Subaru replaced the battery, no questions asked. It has worked fine ever sense.
Nicci VargasApril 13, 2023 at 2:57 pm
Just bought my 2019 outback
3 weeks later car is completely dead in my driveway
Dealership has me in a loaner
They’ve offered to replace the DCM that drains the battery vs buy vehicle back
Ugh!!!! Although my loaner is a 2023 outback and I’m headed out tomorrow On vacation!!!
BethMay 5, 2023 at 9:11 am
Just bot a 2023 Subaru Legacy. They replaced my battery after the first week of ownership when it was dead on Sunday. Today is Friday and the systems had a hard time starting up this morning, I called to let them know. Sounds like this is going to be a continuing problem uggh!!

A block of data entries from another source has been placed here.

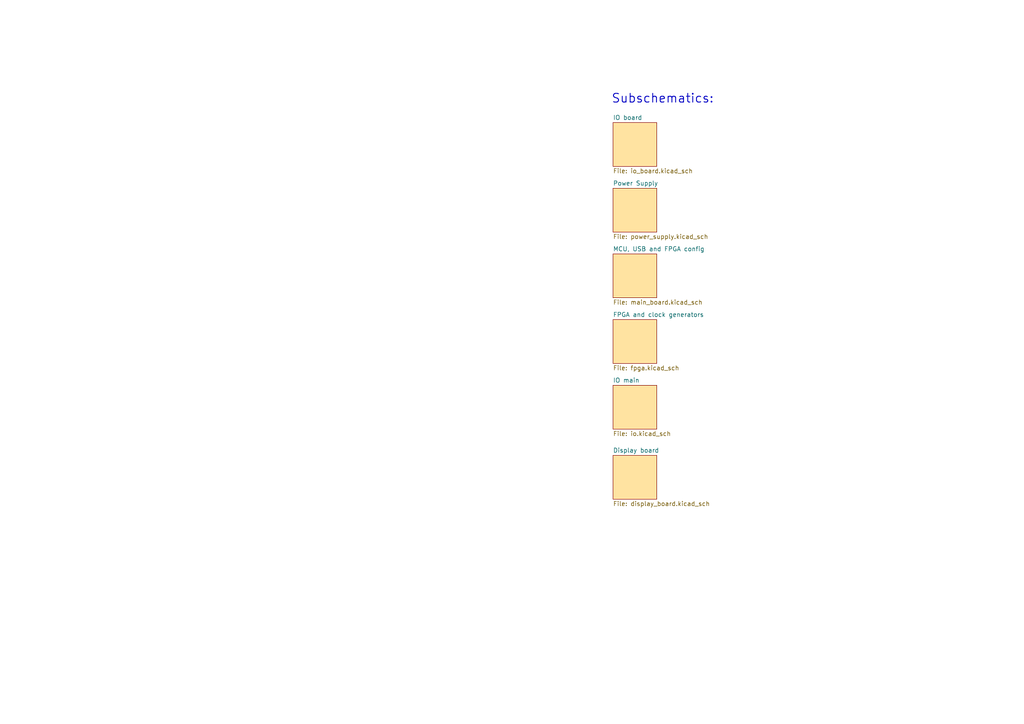
<source format=kicad_sch>
(kicad_sch
	(version 20250114)
	(generator "eeschema")
	(generator_version "9.0")
	(uuid "81929cdc-f9fd-4c47-8b7e-bc8597104756")
	(paper "A4")
	(title_block
		(title "16-in, 16-out USB <-> ADAT interface")
		(rev "1.0a")
		(company "Rethera")
		(comment 1 "Drawn by Łukasz Świszcz")
	)
	(lib_symbols)
	(text "Subschematics:"
		(exclude_from_sim no)
		(at 177.292 28.702 0)
		(effects
			(font
				(size 2.54 2.54)
				(thickness 0.254)
				(bold yes)
			)
			(justify left)
		)
		(uuid "10ccfa6c-dd58-4312-b58a-e4c08a5c0955")
	)
	(sheet
		(at 177.8 35.56)
		(size 12.7 12.7)
		(exclude_from_sim no)
		(in_bom yes)
		(on_board yes)
		(dnp no)
		(fields_autoplaced yes)
		(stroke
			(width 0.1524)
			(type solid)
		)
		(fill
			(color 255 227 161 1.0000)
		)
		(uuid "2798f55d-c401-4d3b-b8be-ffe1fd6e245a")
		(property "Sheetname" "IO board"
			(at 177.8 34.8484 0)
			(effects
				(font
					(size 1.27 1.27)
				)
				(justify left bottom)
			)
		)
		(property "Sheetfile" "io_board.kicad_sch"
			(at 177.8 48.8446 0)
			(effects
				(font
					(size 1.27 1.27)
				)
				(justify left top)
			)
		)
		(instances
			(project "adatv2"
				(path "/81929cdc-f9fd-4c47-8b7e-bc8597104756"
					(page "2")
				)
			)
		)
	)
	(sheet
		(at 177.8 111.76)
		(size 12.7 12.7)
		(exclude_from_sim no)
		(in_bom yes)
		(on_board yes)
		(dnp no)
		(fields_autoplaced yes)
		(stroke
			(width 0.1524)
			(type solid)
		)
		(fill
			(color 255 227 161 1.0000)
		)
		(uuid "48ac3253-1f5d-4e9f-aed5-ac922c87d2ee")
		(property "Sheetname" "IO main"
			(at 177.8 111.0484 0)
			(effects
				(font
					(size 1.27 1.27)
				)
				(justify left bottom)
			)
		)
		(property "Sheetfile" "io.kicad_sch"
			(at 177.8 125.0446 0)
			(effects
				(font
					(size 1.27 1.27)
				)
				(justify left top)
			)
		)
		(instances
			(project "adatv2"
				(path "/81929cdc-f9fd-4c47-8b7e-bc8597104756"
					(page "6")
				)
			)
		)
	)
	(sheet
		(at 177.8 54.61)
		(size 12.7 12.7)
		(exclude_from_sim no)
		(in_bom yes)
		(on_board yes)
		(dnp no)
		(fields_autoplaced yes)
		(stroke
			(width 0.1524)
			(type solid)
		)
		(fill
			(color 255 227 161 1.0000)
		)
		(uuid "60796416-9670-44ee-b184-e89641e8a32b")
		(property "Sheetname" "Power Supply"
			(at 177.8 53.8984 0)
			(effects
				(font
					(size 1.27 1.27)
				)
				(justify left bottom)
			)
		)
		(property "Sheetfile" "power_supply.kicad_sch"
			(at 177.8 67.8946 0)
			(effects
				(font
					(size 1.27 1.27)
				)
				(justify left top)
			)
		)
		(instances
			(project "adatv2"
				(path "/81929cdc-f9fd-4c47-8b7e-bc8597104756"
					(page "3")
				)
			)
		)
	)
	(sheet
		(at 177.8 132.08)
		(size 12.7 12.7)
		(exclude_from_sim no)
		(in_bom yes)
		(on_board yes)
		(dnp no)
		(fields_autoplaced yes)
		(stroke
			(width 0.1524)
			(type solid)
		)
		(fill
			(color 255 227 161 1.0000)
		)
		(uuid "9bc7ef03-1440-4b25-9006-2e198f2c786c")
		(property "Sheetname" "Display board"
			(at 177.8 131.3684 0)
			(effects
				(font
					(size 1.27 1.27)
				)
				(justify left bottom)
			)
		)
		(property "Sheetfile" "display_board.kicad_sch"
			(at 177.8 145.3646 0)
			(effects
				(font
					(size 1.27 1.27)
				)
				(justify left top)
			)
		)
		(instances
			(project "adatv2"
				(path "/81929cdc-f9fd-4c47-8b7e-bc8597104756"
					(page "7")
				)
			)
		)
	)
	(sheet
		(at 177.8 73.66)
		(size 12.7 12.7)
		(exclude_from_sim no)
		(in_bom yes)
		(on_board yes)
		(dnp no)
		(fields_autoplaced yes)
		(stroke
			(width 0.1524)
			(type solid)
		)
		(fill
			(color 255 227 161 1.0000)
		)
		(uuid "cefd53d3-c673-4ebe-b3bb-368fd3bd11c0")
		(property "Sheetname" "MCU, USB and FPGA config"
			(at 177.8 72.9484 0)
			(effects
				(font
					(size 1.27 1.27)
				)
				(justify left bottom)
			)
		)
		(property "Sheetfile" "main_board.kicad_sch"
			(at 177.8 86.9446 0)
			(effects
				(font
					(size 1.27 1.27)
				)
				(justify left top)
			)
		)
		(instances
			(project "adatv2"
				(path "/81929cdc-f9fd-4c47-8b7e-bc8597104756"
					(page "4")
				)
			)
		)
	)
	(sheet
		(at 177.8 92.71)
		(size 12.7 12.7)
		(exclude_from_sim no)
		(in_bom yes)
		(on_board yes)
		(dnp no)
		(fields_autoplaced yes)
		(stroke
			(width 0.1524)
			(type solid)
		)
		(fill
			(color 255 227 161 1.0000)
		)
		(uuid "e16f31ee-fe8d-4d79-a2fc-9e86f73bf11c")
		(property "Sheetname" "FPGA and clock generators"
			(at 177.8 91.9984 0)
			(effects
				(font
					(size 1.27 1.27)
				)
				(justify left bottom)
			)
		)
		(property "Sheetfile" "fpga.kicad_sch"
			(at 177.8 105.9946 0)
			(effects
				(font
					(size 1.27 1.27)
				)
				(justify left top)
			)
		)
		(instances
			(project "adatv2"
				(path "/81929cdc-f9fd-4c47-8b7e-bc8597104756"
					(page "5")
				)
			)
		)
	)
	(sheet_instances
		(path "/"
			(page "1")
		)
	)
	(embedded_fonts no)
)

</source>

Christopher RossenMay 5, 2023 at 9:40 am
Sorry to hear Beth. Also keep a watch for windshield cracks: https://app.mycarvoice.com/trends/SUBARU/LEGACY/2023/
Previous models experienced this, and this problem may trickle into early 2023 models.
William P WhiteMay 6, 2023 at 6:54 pm
My daughter’s Forester has the same problem. Subaru gave us the finger. The legal system failed us. You should be telling people to never buy a Subaru.
NoMoSubsMay 27, 2023 at 5:04 pm
So Subaru, known for reliability and safety, has a reliability design flaw that randomly kills the battery — do they realize how many customers they are going to lose over this? I am one of them. My Legacy dies if not started every week. Replacing the battery is not a sustainable solution.